Optionally, a pre and post processing function can be provided to be applied on the batch_dict
before and after model run.
The MNIST example uses ModelWrapSeqToDict
to wrap a PyTorch model as follows:
model = ModelWrapSeqToDict(
model=torch_model,
model_inputs=["data.image"],
post_forward_processing_function=perform_softmax,
model_outputs=["model.logits.classification", "model.output.classification"],
)
Additional basic classes include:
ModelEnsemble
- Initialized from a list of trained models directory, this class can run several models sequentially. It then produces a dictionary with predictions of each model in the ensemble, as well as average and majority vote over the predictions.ModelMultiHead
- A class which given a backbone (feature extractor network) and multiple heads (shallow networks that output desired final results such as global/coarse or dense prediction), implements a neural network with the corresponding structure.ModelMultistream
- Implements a neural network with multiple backbone processing streams and heads.ModelSiamese
- Implements a siamese neural network, with two identical backbones and multiple heads.

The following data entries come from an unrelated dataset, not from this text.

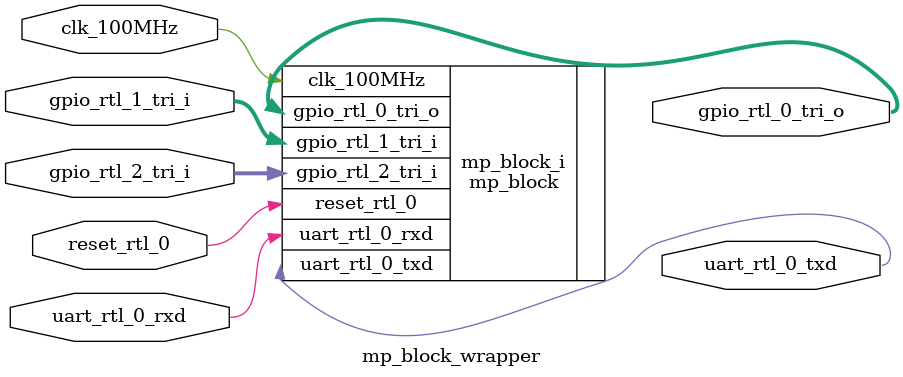
<source format=v>
`timescale 1 ps / 1 ps

module mp_block_wrapper
   (clk_100MHz,
    gpio_rtl_0_tri_o,
    gpio_rtl_1_tri_i,
    gpio_rtl_2_tri_i,
    reset_rtl_0,
    uart_rtl_0_rxd,
    uart_rtl_0_txd);
  input clk_100MHz;
  output [15:0]gpio_rtl_0_tri_o;
  input [15:0]gpio_rtl_1_tri_i;
  input [2:0]gpio_rtl_2_tri_i;
  input reset_rtl_0;
  input uart_rtl_0_rxd;
  output uart_rtl_0_txd;

  wire clk_100MHz;
  wire [15:0]gpio_rtl_0_tri_o;
  wire [15:0]gpio_rtl_1_tri_i;
  wire [2:0]gpio_rtl_2_tri_i;
  wire reset_rtl_0;
  wire uart_rtl_0_rxd;
  wire uart_rtl_0_txd;

  mp_block mp_block_i
       (.clk_100MHz(clk_100MHz),
        .gpio_rtl_0_tri_o(gpio_rtl_0_tri_o),
        .gpio_rtl_1_tri_i(gpio_rtl_1_tri_i),
        .gpio_rtl_2_tri_i(gpio_rtl_2_tri_i),
        .reset_rtl_0(reset_rtl_0),
        .uart_rtl_0_rxd(uart_rtl_0_rxd),
        .uart_rtl_0_txd(uart_rtl_0_txd));
endmodule

</source>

Besides these basic classes, more specific architecture blocks are implemented. They are divided into “backbones” and “heads”.
Implemented backbones include a “vanilla” fully connected network, or Multi Layer Perceptron (MLP), supported versions of 2D and 3D ResNets, and an Inception ResNet.
Implemented “heads” include a number of parameterized classifier heads, in 1D, 2D and 3D, as well as a dense segmentation head.
The STOIC 21 example uses ModelMultiHead
, a 3D ResNet backbone BackboneResnet3d
, and a 3D classification head Head3D
as follows:
model = ModelMultiHead(
conv_inputs=(("data.input.img", 1),),
backbone=BackboneResnet3D(in_channels=1),
heads=[
Head3D(
head_name="classification",
mode="classification",
conv_inputs=[("model.backbone_features", 512)],
dropout_rate=imaging_dropout,
append_dropout_rate=clinical_dropout,
fused_dropout_rate=fused_dropout,
num_outputs=2,
append_features=[("data.input.clinical", 8)],
append_layers_description=(256, 128),
),
],
)
These building blocks are also similarly reused in the KNIGHT challenge example.
templates
This module contains a walkthrough template code rich with comments, to demonstrate training with FuseMedML, with all required building blocks.